Friday, 30 December 2011

Explaining IIS


Introduction

Whenever I look at Bill Gates, I can't help but ask: how big is Microsoft again?  Don't give me market capitalization and market share: I'm feeling paranoid and anyone can doctor the numbers.  Happily, there's the Internet. 

If you don't trust Google, you can just point your browser at random websites, over and over again, and ask them which server they're running on.  As it turns out, one out of four runs Microsoft - specifically its Internet Information Services (IIS) application.  It's a bit behind Apache's HTTP server, but it's a respectable figure nonetheless, and not really surprising at all.
Until you look at it from a historical perspective, that is, considering how indispensable web servers are, it may surprise you to know that ISS began as a free add-on to Windows NT 3.51, and remains bundled with the majority of its flagship OS to this day, even in such client versions as Vista and 7 (IIS 7.5), albeit with limited functionality in the latter two. Though thoroughly revamped in recent editions and supporting all the standard protocols (FTP/S, HTTP/S, SMTP and NNTP), its powerful potential is nevertheless denied to most Windows user simply because it's an optional feature.
In this article, we'll walk down that electronic memory lane, and see how an innocuous service quartered the World Wide Web.

History

Microsoft took its first stab at web servers almost two decades ago. Since the World Wide Web was anything but world-wide back then, it didn't take the project with a lot of enthusiasm.  Its research arm in the University of Edinburgh duly came up with a server.  It was so obviously unsellable (at a short term, anyway) they gave it out as freeware.
They had a point: the EMWAC server was fatally flawed because it had no way of scaling up.  As internet traffic grew at breakneck speed, Microsoft found its own website creaking under unrelenting pressure.  For those who were yet to be convinced by the dreamy potential of MS products, as well as that of the internet at large, a 404 error was a tad underwhelming.
So it had to bite the bullet and develop a new web server in-house.  Since nobody could fathom an age where individuals would ever want to host their own websites back then, the team quite sensibly tied the first IIS to the Windows NT 3.51 platform. The second version stuck to the strategy, supporting NT 4.0. ASP came next (IIS 3.0), and Gopher bade us farewell soon thereafter (IIS 4.0).
By the time XP arrived on the scene, 5.1 was ready to go, with its FastCGI.  Since web hosting was no longer seen as the prerogative of servers, for the first time, a limited version was released for personal editions of the Windows OS.  The myriad distinctions between professional and home users were finally dropped in Windows 7.  In XP Pro, a maximum of ten simultaneous connections were allowed.  The limit was changed to one of concurrent connections later on, so extra requests were queued rather than dropped.

Security

The moment you realize IIS was designed to fend off a looming disaster, you will come to forgive its patchwork and haphazard design.  There's simply no other way than piggyback on Windows NT's vast infrastructure.
Of course, there were heavy drawbacks.  One spectacular casualty was security: IIS' vulnerabilities were epic. There were three chief back-doors: a wide attack surface due to an automatic installation of unnecessary components, an Operating System which was generous towards rights and privileges and the explosion of dynamic scripts.
The loopholes culminated in the Code Red worm, which was a wake-up call for the corporation.  While IIS was provided ex gratia, it is nonetheless an integral component of many Windows servers.  Just as Internet Explorer became the browser of choice for the majority of web surfers, IIS became the mainstream web hosting implementation without even trying.  Why would you bother to revamp a tied-in product unless your reputation was being dragged in the mud?

SHORT PROBLEM 1:
Answer these questions using the IIS article:
(a) What share of the websites polled run Microsoft's server software?
(b) Where was the Microsoft research arm that produced its first web server?
(c) What did the security loopholes culminate in?
SHORT PROBLEM 2:
From the IIS article, set down without any changes the passage starting with "Introduction" and going on through "there's the Internet.".
The records after this point are separate material, unrelated to the IIS article.

RECORDED DATA:
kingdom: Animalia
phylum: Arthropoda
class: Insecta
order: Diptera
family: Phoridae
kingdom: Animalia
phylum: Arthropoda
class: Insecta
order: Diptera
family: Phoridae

--

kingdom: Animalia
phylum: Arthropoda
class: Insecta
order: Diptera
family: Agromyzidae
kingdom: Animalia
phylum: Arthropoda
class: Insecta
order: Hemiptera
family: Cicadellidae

PROBLEM SOLUTION 1:
(a) One out of four.
(b) The University of Edinburgh.
(c) The Code Red worm.

PROBLEM SOLUTION 2:
Introduction

Whenever I look at Bill Gates, I can't help but ask: how big is Microsoft again?  Don't give me market capitalization and market share: I'm feeling paranoid and anyone can doctor the numbers.  Happily, there's the Internet.